___ DATASET RECORDS ___
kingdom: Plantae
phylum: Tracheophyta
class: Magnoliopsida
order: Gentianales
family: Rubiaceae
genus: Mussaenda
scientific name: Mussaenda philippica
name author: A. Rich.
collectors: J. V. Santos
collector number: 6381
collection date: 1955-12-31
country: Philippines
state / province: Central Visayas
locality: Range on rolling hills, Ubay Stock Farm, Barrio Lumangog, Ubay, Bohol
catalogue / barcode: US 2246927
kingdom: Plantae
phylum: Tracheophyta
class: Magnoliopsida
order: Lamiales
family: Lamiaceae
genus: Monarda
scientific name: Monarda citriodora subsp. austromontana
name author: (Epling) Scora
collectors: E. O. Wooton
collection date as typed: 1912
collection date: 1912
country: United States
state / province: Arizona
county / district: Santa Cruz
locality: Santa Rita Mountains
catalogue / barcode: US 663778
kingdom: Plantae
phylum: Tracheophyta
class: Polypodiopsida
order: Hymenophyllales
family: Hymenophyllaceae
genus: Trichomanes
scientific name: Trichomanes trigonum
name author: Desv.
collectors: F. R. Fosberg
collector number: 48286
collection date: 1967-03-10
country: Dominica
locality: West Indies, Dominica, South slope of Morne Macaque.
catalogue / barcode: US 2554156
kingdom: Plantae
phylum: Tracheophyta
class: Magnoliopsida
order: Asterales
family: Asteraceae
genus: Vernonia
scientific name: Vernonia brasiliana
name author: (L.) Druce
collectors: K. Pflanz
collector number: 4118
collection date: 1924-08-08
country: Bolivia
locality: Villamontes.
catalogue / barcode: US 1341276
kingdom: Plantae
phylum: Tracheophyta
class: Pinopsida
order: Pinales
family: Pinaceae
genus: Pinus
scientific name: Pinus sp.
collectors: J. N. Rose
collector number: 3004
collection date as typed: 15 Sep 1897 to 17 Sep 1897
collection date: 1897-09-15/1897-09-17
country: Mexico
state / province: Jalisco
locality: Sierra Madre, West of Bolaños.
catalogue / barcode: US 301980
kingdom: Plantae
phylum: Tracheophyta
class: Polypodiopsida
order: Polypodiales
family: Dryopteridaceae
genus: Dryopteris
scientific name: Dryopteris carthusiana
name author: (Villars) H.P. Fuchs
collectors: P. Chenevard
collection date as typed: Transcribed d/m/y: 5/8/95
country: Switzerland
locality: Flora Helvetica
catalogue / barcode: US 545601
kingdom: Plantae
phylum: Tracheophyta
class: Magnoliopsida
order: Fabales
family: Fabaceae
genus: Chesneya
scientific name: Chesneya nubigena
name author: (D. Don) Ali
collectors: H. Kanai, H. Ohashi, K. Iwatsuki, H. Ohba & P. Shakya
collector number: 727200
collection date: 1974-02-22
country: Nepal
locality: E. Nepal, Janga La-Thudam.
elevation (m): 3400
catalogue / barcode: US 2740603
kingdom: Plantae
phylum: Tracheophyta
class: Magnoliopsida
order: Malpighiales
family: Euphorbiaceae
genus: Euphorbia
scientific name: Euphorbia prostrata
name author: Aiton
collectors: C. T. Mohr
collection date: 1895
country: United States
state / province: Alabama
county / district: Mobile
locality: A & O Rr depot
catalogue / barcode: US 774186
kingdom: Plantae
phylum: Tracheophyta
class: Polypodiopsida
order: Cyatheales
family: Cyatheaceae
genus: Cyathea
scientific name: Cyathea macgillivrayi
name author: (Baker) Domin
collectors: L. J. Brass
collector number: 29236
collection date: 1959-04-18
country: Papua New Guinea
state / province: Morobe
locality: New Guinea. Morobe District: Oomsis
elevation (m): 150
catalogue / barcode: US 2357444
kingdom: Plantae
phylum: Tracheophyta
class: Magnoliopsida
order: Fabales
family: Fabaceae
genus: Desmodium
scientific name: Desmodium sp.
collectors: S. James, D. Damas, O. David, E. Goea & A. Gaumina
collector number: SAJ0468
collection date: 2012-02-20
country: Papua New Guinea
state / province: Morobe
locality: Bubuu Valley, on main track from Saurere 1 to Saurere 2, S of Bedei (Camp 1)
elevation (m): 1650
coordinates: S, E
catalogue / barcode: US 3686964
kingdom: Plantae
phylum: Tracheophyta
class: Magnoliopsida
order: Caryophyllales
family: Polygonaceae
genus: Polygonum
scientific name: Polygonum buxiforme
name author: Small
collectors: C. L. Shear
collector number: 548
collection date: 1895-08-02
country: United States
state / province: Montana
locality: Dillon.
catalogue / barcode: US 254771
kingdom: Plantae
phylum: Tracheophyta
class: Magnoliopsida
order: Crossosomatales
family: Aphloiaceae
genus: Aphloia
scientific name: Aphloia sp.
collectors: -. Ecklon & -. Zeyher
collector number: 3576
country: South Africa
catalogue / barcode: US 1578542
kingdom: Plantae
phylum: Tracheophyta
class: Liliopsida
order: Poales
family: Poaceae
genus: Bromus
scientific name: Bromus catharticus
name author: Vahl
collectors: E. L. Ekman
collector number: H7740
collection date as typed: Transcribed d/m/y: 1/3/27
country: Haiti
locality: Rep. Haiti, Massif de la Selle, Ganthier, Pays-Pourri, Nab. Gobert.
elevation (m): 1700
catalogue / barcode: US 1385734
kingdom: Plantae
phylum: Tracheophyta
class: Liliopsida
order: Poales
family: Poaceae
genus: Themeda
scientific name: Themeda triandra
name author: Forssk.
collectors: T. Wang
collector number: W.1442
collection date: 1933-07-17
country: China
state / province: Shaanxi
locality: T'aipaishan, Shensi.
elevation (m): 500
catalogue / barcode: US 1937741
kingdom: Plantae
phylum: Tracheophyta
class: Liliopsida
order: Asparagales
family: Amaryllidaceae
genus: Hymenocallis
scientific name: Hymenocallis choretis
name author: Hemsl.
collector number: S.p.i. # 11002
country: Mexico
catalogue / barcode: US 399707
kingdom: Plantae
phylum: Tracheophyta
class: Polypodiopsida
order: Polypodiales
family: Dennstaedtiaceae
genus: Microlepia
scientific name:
___
## GOAL
Render every line in the records above as a numbered list, leaving out blank lines.

## OUTPUT OF THE EXERCISE
1. kingdom: Plantae
2. phylum: Tracheophyta
3. class: Magnoliopsida
4. order: Gentianales
5. family: Rubiaceae
6. genus: Mussaenda
7. scientific name: Mussaenda philippica
8. name author: A. Rich.
9. collectors: J. V. Santos
10. collector number: 6381
11. collection date: 1955-12-31
12. country: Philippines
13. state / province: Central Visayas
14. locality: Range on rolling hills, Ubay Stock Farm, Barrio Lumangog, Ubay, Bohol
15. catalogue / barcode: US 2246927
16. kingdom: Plantae
17. phylum: Tracheophyta
18. class: Magnoliopsida
19. order: Lamiales
20. family: Lamiaceae
21. genus: Monarda
22. scientific name: Monarda citriodora subsp. austromontana
23. name author: (Epling) Scora
24. collectors: E. O. Wooton
25. collection date as typed: 1912
26. collection date: 1912
27. country: United States
28. state / province: Arizona
29. county / district: Santa Cruz
30. locality: Santa Rita Mountains
31. catalogue / barcode: US 663778
32. kingdom: Plantae
33. phylum: Tracheophyta
34. class: Polypodiopsida
35. order: Hymenophyllales
36. family: Hymenophyllaceae
37. genus: Trichomanes
38. scientific name: Trichomanes trigonum
39. name author: Desv.
40. collectors: F. R. Fosberg
41. collector number: 48286
42. collection date: 1967-03-10
43. country: Dominica
44. locality: West Indies, Dominica, South slope of Morne Macaque.
45. catalogue / barcode: US 2554156
46. kingdom: Plantae
47. phylum: Tracheophyta
48. class: Magnoliopsida
49. order: Asterales
50. family: Asteraceae
51. genus: Vernonia
52. scientific name: Vernonia brasiliana
53. name author: (L.) Druce
54. collectors: K. Pflanz
55. collector number: 4118
56. collection date: 1924-08-08
57. country: Bolivia
58. locality: Villamontes.
59. catalogue / barcode: US 1341276
60. kingdom: Plantae
61. phylum: Tracheophyta
62. class: Pinopsida
63. order: Pinales
64. family: Pinaceae
65. genus: Pinus
66. scientific name: Pinus sp.
67. collectors: J. N. Rose
68. collector number: 3004
69. collection date as typed: 15 Sep 1897 to 17 Sep 1897
70. collection date: 1897-09-15/1897-09-17
71. country: Mexico
72. state / province: Jalisco
73. locality: Sierra Madre, West of Bolaños.
74. catalogue / barcode: US 301980
75. kingdom: Plantae
76. phylum: Tracheophyta
77. class: Polypodiopsida
78. order: Polypodiales
79. family: Dryopteridaceae
80. genus: Dryopteris
81. scientific name: Dryopteris carthusiana
82. name author: (Villars) H.P. Fuchs
83. collectors: P. Chenevard
84. collection date as typed: Transcribed d/m/y: 5/8/95
85. country: Switzerland
86. locality: Flora Helvetica
87. catalogue / barcode: US 545601
88. kingdom: Plantae
89. phylum: Tracheophyta
90. class: Magnoliopsida
91. order: Fabales
92. family: Fabaceae
93. genus: Chesneya
94. scientific name: Chesneya nubigena
95. name author: (D. Don) Ali
96. collectors: H. Kanai, H. Ohashi, K. Iwatsuki, H. Ohba & P. Shakya
97. collector number: 727200
98. collection date: 1974-02-22
99. country: Nepal
100. locality: E. Nepal, Janga La-Thudam.
101. elevation (m): 3400
102. catalogue / barcode: US 2740603
103. kingdom: Plantae
104. phylum: Tracheophyta
105. class: Magnoliopsida
106. order: Malpighiales
107. family: Euphorbiaceae
108. genus: Euphorbia
109. scientific name: Euphorbia prostrata
110. name author: Aiton
111. collectors: C. T. Mohr
112. collection date: 1895
113. country: United States
114. state / province: Alabama
115. county / district: Mobile
116. locality: A & O Rr depot
117. catalogue / barcode: US 774186
118. kingdom: Plantae
119. phylum: Tracheophyta
120. class: Polypodiopsida
121. order: Cyatheales
122. family: Cyatheaceae
123. genus: Cyathea
124. scientific name: Cyathea macgillivrayi
125. name author: (Baker) Domin
126. collectors: L. J. Brass
127. collector number: 29236
128. collection date: 1959-04-18
129. country: Papua New Guinea
130. state / province: Morobe
131. locality: New Guinea. Morobe District: Oomsis
132. elevation (m): 150
133. catalogue / barcode: US 2357444
134. kingdom: Plantae
135. phylum: Tracheophyta
136. class: Magnoliopsida
137. order: Fabales
138. family: Fabaceae
139. genus: Desmodium
140. scientific name: Desmodium sp.
141. collectors: S. James, D. Damas, O. David, E. Goea & A. Gaumina
142. collector number: SAJ0468
143. collection date: 2012-02-20
144. country: Papua New Guinea
145. state / province: Morobe
146. locality: Bubuu Valley, on main track from Saurere 1 to Saurere 2, S of Bedei (Camp 1)
147. elevation (m): 1650
148. coordinates: S, E
149. catalogue / barcode: US 3686964
150. kingdom: Plantae
151. phylum: Tracheophyta
152. class: Magnoliopsida
153. order: Caryophyllales
154. family: Polygonaceae
155. genus: Polygonum
156. scientific name: Polygonum buxiforme
157. name author: Small
158. collectors: C. L. Shear
159. collector number: 548
160. collection date: 1895-08-02
161. country: United States
162. state / province: Montana
163. locality: Dillon.
164. catalogue / barcode: US 254771
165. kingdom: Plantae
166. phylum: Tracheophyta
167. class: Magnoliopsida
168. order: Crossosomatales
169. family: Aphloiaceae
170. genus: Aphloia
171. scientific name: Aphloia sp.
172. collectors: -. Ecklon & -. Zeyher
173. collector number: 3576
174. country: South Africa
175. catalogue / barcode: US 1578542
176. kingdom: Plantae
177. phylum: Tracheophyta
178. class: Liliopsida
179. order: Poales
180. family: Poaceae
181. genus: Bromus
182. scientific name: Bromus catharticus
183. name author: Vahl
184. collectors: E. L. Ekman
185. collector number: H7740
186. collection date as typed: Transcribed d/m/y: 1/3/27
187. country: Haiti
188. locality: Rep. Haiti, Massif de la Selle, Ganthier, Pays-Pourri, Nab. Gobert.
189. elevation (m): 1700
190. catalogue / barcode: US 1385734
191. kingdom: Plantae
192. phylum: Tracheophyta
193. class: Liliopsida
194. order: Poales
195. family: Poaceae
196. genus: Themeda
197. scientific name: Themeda triandra
198. name author: Forssk.
199. collectors: T. Wang
200. collector number: W.1442
201. collection date: 1933-07-17
202. country: China
203. state / province: Shaanxi
204. locality: T'aipaishan, Shensi.
205. elevation (m): 500
206. catalogue / barcode: US 1937741
207. kingdom: Plantae
208. phylum: Tracheophyta
209. class: Liliopsida
210. order: Asparagales
211. family: Amaryllidaceae
212. genus: Hymenocallis
213. scientific name: Hymenocallis choretis
214. name author: Hemsl.
215. collector number: S.p.i. # 11002
216. country: Mexico
217. catalogue / barcode: US 399707
218. kingdom: Plantae
219. phylum: Tracheophyta
220. class: Polypodiopsida
221. order: Polypodiales
222. family: Dennstaedtiaceae
223. genus: Microlepia
224. scientific name:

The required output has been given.